A Casa Branca inicialmente defendeu o clipe como um "vídeo de meme da internet", de acordo com a BBC World, antes de sua remoção. Este incidente destaca o escrutínio contínuo da atividade de mídia social de Trump e as conotações raciais que frequentemente estiveram presentes em seu conteúdo online.
Em outras notícias políticas, Eddie Speir anunciou uma segunda candidatura para o 16º distrito congressional da área de Tampa, na Flórida, após um desafio nas primárias contra Vern Buchanan em 2024, de acordo com a Fox News. Speir, um conservador constitucional, conquistou quase 40% dos votos em sua tentativa anterior, posicionando-se como um outsider contra um republicano moderado entrincheirado. Buchanan anunciou sua aposentadoria em 27 de janeiro, abrindo a vaga.
Enquanto isso, a ex-apresentadora da MSNBC Joy Reid criticou a rapper Nicki Minaj por sua associação com Trump, usando linguagem racialmente carregada, conforme relatado pela Fox News. Reid acusou Minaj de ser o "animal de estimação" de Trump e de fornecer "blackface" para seus apoiadores. Minaj já condenou a cultura do cancelamento e se alinhou com o governo Trump em certas questões.
O The New York Times informou que a política de imigração de Trump, que inclui deportações em massa, está enfrentando crescente desaprovação pública.
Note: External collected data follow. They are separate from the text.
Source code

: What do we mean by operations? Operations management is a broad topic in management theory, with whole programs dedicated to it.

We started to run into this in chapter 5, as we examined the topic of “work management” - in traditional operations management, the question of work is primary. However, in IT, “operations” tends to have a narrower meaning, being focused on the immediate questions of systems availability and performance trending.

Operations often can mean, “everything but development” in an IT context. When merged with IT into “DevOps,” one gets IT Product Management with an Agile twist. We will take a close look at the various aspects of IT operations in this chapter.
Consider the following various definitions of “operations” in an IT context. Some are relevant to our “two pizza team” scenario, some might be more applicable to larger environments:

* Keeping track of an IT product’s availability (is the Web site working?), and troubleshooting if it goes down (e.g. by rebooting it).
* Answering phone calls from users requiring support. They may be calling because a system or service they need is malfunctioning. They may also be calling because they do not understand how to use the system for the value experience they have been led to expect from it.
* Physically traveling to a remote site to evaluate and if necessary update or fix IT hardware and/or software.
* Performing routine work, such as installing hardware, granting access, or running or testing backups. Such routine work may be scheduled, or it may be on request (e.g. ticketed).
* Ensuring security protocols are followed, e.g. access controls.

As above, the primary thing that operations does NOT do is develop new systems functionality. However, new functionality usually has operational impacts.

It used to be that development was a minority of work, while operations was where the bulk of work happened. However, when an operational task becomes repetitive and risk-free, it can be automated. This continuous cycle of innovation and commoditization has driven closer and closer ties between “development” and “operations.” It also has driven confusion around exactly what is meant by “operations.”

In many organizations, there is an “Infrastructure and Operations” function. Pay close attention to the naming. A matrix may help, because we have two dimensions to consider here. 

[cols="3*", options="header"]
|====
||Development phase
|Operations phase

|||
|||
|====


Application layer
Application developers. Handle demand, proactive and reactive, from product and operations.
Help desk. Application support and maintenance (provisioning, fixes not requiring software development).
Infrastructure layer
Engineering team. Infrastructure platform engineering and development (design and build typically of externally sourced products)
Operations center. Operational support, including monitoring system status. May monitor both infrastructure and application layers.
Uma pesquisa recente do The New York Times/Siena mostrou Trump recebendo uma avaliação de aprovação líquida negativa sobre sua gestão da imigração.
Além disso, o The New York Times informou que o cenário legal em torno das iniciativas de diversidade, equidade e inclusão (DEI) mudou. Andrea Lucas, presidente da Comissão de Oportunidades Iguais de Emprego, observou que a DEI se tornou um alvo sob um segundo governo Trump. A Nike, a maior empresa de artigos esportivos do mundo, foi impactada por essas mudanças.